State-of-the-art lung cancer radiation therapy.

Abstract

External-beam radiotherapy, often combined with chemotherapy, is the treatment of choice for locally advanced inoperable lung cancer. Locoregional control and disease-free survival, however, are limited with the current clinically applied treatment strategies. An important factor is the inability to deliver sufficiently high dose levels, mainly caused by the fact that the limited geometrical accuracy impedes further dose escalation owing to risk of complications. Higher conformality of the planned dose distributions and higher levels of accuracy in radiotherapy delivery reduces the amount of normal tissues irradiated, such that the tumor and pathologic lymph nodes can be safely irradiated to higher doses. In this review we describe recent developments in imaging, treatment planning and treatment delivery that have the potential to increase the efficacy of lung cancer radiation therapy. Respiratory-correlated imaging techniques eliminate respiratory-induced artifacts and produces 4D scans representing the patient's anatomy (CT) and biology (18-fludeoxyglucose [(18)FDG]-PET) over the respiratory cycle. Moreover, (18)FDG-PET scans provide information on the heterogeneous tumor characteristics.
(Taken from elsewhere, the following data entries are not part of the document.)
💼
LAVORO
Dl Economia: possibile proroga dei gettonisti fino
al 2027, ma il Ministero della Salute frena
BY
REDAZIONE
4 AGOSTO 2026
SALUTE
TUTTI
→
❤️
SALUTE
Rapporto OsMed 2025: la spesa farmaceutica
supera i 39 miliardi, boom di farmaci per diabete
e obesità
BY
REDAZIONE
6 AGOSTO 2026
Intensity-modulated radiotherapy planning techniques produce highly conformal dose distributions tailored to the patient-specific respiratory motion patterns and, possibly, tumor characteristics. Image-guided radiotherapy utilizes repetitive imaging in the treatment room to measure and correct tumor misalignments. Finally, adaptive radiotherapy monitors the patient over the course of treatment and allows for adaptive treatment-plan modifications to individualize the treatment to the observed patient-specific changes. These techniques thus allow the delivery of higher doses of irradiation that yield a greater probability of complete response, higher tumor control and better survival in irradiated lung cancer patients.